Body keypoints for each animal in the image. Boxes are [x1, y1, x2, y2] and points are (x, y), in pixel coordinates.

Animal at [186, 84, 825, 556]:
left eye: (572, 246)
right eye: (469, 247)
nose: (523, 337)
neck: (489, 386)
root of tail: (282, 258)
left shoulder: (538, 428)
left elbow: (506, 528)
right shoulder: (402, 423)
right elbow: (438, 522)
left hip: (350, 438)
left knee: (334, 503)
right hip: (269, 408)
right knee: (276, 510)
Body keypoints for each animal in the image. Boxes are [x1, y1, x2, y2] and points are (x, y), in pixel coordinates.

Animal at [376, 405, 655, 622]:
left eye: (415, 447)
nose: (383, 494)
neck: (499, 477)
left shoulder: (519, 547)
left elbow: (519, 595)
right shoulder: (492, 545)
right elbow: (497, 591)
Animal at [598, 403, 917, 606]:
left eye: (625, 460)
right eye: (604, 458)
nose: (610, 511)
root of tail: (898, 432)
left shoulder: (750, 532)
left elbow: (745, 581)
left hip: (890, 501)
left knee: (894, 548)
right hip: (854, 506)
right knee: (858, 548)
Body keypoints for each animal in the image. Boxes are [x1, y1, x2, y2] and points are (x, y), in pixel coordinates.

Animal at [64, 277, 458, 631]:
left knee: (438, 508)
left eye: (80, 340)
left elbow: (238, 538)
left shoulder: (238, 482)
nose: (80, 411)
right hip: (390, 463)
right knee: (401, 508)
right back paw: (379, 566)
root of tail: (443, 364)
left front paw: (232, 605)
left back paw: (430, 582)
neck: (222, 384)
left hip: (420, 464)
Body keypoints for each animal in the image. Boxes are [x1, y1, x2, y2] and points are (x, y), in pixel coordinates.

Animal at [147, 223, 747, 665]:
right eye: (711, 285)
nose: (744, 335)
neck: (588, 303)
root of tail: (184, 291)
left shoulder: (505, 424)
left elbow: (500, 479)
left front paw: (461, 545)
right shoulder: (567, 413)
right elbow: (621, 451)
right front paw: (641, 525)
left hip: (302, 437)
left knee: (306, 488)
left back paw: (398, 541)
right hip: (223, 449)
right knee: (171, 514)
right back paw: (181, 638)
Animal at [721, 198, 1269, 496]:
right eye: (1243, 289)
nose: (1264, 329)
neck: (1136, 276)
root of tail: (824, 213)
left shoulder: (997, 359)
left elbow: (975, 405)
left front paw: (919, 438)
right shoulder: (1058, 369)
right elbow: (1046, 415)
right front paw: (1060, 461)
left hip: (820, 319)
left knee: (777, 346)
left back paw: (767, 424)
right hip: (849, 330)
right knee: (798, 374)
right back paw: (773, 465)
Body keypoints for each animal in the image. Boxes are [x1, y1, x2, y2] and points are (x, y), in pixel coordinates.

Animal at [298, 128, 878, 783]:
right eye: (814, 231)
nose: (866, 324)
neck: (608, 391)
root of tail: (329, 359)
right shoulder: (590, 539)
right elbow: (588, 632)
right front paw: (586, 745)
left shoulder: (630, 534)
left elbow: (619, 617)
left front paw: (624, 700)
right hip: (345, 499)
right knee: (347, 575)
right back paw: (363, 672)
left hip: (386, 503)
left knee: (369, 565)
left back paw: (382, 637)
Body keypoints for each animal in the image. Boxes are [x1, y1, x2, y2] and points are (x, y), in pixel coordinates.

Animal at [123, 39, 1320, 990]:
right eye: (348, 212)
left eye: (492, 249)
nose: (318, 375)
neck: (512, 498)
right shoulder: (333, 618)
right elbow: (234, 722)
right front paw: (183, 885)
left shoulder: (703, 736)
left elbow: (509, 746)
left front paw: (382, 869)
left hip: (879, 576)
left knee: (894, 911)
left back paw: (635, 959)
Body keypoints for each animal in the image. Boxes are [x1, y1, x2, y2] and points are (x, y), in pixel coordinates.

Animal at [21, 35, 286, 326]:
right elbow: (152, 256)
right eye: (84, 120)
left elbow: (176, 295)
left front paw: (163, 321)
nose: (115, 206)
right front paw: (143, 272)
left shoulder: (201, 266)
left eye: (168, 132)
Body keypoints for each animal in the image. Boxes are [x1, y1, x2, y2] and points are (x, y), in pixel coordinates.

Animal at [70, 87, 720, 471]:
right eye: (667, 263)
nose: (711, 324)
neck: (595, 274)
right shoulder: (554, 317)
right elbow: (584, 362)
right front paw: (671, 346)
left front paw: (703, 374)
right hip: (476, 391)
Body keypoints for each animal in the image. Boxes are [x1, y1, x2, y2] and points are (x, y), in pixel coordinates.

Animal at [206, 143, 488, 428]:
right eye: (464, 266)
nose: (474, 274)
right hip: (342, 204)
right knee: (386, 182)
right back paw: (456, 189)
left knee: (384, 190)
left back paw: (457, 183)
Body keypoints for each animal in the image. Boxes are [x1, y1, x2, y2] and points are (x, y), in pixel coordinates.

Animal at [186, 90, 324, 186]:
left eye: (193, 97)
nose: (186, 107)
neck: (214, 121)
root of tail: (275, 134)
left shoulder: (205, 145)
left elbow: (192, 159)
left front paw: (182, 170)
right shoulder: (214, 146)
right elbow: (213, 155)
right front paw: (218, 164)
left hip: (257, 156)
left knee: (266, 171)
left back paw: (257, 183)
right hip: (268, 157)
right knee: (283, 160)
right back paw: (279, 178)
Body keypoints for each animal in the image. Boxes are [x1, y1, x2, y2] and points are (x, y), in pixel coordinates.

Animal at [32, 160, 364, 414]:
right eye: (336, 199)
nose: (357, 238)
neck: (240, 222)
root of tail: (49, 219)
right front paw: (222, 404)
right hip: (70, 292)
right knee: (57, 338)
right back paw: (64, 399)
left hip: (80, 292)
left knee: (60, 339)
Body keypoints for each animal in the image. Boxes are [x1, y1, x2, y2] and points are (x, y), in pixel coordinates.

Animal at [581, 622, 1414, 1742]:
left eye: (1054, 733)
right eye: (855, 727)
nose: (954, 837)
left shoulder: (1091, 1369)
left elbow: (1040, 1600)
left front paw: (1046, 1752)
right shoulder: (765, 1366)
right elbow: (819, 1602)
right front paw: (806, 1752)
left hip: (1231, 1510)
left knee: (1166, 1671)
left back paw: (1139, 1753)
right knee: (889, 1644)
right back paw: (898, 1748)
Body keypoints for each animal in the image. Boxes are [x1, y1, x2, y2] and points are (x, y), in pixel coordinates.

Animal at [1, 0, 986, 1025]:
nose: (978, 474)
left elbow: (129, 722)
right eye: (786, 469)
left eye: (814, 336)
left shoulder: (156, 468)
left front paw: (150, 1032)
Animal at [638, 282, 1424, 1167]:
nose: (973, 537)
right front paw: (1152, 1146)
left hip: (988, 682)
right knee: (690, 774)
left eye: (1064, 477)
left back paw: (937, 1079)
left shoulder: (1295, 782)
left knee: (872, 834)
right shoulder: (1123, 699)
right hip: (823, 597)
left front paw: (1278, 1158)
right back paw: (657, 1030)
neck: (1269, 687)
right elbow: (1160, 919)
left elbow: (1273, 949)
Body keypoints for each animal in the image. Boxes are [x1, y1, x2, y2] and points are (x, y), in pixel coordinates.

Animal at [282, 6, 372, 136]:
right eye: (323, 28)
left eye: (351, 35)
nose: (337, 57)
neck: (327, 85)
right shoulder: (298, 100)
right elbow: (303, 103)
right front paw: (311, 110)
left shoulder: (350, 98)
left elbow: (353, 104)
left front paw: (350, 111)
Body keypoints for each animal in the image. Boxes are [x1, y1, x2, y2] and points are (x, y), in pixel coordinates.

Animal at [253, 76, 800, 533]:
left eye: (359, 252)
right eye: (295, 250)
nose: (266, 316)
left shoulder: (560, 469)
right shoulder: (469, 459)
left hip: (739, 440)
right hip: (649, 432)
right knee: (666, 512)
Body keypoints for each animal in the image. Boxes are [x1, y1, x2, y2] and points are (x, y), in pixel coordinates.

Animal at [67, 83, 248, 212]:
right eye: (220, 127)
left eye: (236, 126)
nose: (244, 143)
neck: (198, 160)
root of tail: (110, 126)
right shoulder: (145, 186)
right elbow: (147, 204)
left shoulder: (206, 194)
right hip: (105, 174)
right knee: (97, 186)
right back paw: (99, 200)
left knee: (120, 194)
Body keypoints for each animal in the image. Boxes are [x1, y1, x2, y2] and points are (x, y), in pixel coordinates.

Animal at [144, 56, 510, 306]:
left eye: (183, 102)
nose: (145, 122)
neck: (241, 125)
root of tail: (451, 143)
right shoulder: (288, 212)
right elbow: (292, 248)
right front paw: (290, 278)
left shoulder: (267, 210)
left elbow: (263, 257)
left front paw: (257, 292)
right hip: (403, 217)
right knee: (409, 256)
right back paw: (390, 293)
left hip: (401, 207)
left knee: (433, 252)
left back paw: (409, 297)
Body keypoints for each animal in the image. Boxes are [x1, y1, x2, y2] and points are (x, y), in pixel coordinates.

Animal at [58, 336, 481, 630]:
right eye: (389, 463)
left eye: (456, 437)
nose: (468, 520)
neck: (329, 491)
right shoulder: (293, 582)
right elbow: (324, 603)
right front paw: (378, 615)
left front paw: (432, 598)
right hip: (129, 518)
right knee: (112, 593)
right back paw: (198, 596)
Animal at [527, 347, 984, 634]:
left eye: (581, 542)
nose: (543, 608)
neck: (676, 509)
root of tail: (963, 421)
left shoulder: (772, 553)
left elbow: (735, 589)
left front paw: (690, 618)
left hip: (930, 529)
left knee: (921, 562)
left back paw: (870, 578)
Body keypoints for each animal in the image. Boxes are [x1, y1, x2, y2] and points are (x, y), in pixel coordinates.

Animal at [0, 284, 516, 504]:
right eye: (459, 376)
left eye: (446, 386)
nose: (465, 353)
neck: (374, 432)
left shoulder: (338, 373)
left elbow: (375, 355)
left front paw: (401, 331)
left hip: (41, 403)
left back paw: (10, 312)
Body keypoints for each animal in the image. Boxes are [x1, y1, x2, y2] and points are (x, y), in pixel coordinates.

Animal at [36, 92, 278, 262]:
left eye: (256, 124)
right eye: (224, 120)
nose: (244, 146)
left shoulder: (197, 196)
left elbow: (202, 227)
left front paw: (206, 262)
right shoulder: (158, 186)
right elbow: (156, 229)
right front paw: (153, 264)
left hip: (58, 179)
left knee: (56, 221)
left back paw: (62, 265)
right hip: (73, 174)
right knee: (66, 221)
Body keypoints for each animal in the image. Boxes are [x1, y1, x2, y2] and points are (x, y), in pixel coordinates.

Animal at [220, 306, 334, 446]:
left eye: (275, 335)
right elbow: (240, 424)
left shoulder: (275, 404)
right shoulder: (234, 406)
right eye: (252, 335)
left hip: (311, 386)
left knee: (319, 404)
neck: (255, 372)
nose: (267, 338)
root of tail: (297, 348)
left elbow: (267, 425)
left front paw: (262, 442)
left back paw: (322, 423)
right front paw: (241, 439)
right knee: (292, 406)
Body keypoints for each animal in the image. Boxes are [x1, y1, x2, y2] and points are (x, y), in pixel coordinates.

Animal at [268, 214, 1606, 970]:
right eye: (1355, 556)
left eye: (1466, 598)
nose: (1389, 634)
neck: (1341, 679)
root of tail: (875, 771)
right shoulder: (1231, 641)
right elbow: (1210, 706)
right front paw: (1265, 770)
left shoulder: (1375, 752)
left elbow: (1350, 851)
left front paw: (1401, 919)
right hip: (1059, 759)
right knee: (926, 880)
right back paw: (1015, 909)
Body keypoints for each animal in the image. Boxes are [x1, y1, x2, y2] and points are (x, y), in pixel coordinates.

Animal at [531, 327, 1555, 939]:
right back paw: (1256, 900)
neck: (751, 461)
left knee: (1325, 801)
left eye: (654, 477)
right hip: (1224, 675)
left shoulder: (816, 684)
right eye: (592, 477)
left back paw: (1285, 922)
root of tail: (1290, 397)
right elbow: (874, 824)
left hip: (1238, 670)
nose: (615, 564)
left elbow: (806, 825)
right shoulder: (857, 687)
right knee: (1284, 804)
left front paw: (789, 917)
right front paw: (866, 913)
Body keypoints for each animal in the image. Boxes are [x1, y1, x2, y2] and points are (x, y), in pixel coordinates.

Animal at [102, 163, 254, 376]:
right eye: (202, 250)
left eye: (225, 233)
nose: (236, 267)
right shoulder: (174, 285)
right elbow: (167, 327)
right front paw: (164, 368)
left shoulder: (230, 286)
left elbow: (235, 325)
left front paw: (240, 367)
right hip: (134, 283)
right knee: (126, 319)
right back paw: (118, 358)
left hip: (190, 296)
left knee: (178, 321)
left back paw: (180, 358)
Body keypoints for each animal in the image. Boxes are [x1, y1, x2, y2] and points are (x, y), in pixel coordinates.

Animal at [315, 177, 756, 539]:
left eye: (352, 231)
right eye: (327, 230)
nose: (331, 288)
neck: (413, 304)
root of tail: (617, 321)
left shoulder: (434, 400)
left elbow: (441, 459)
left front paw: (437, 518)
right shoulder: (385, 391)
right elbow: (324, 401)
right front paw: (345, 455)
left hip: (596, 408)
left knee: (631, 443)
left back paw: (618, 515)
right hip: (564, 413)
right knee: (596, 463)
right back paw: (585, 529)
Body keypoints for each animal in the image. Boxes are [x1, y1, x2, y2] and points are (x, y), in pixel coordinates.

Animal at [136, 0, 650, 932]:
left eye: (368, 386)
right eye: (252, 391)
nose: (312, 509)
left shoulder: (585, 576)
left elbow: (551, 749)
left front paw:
——————————
* WHAT YOU WILL DO *
If a line comes after the one with "right knee: (276, 510)", leave it out; reproduce exactly every line of the material from the first up to and including that one.

* YOUR SOLUTION *
Body keypoints for each animal in the image. Boxes are [x1, y1, x2, y2] and points are (x, y), in pixel coordinates.

Animal at [186, 84, 825, 556]:
left eye: (572, 246)
right eye: (469, 247)
nose: (523, 337)
neck: (489, 386)
root of tail: (282, 258)
left shoulder: (538, 428)
left elbow: (506, 528)
right shoulder: (402, 423)
right elbow: (438, 522)
left hip: (350, 438)
left knee: (334, 503)
right hip: (269, 408)
right knee: (276, 510)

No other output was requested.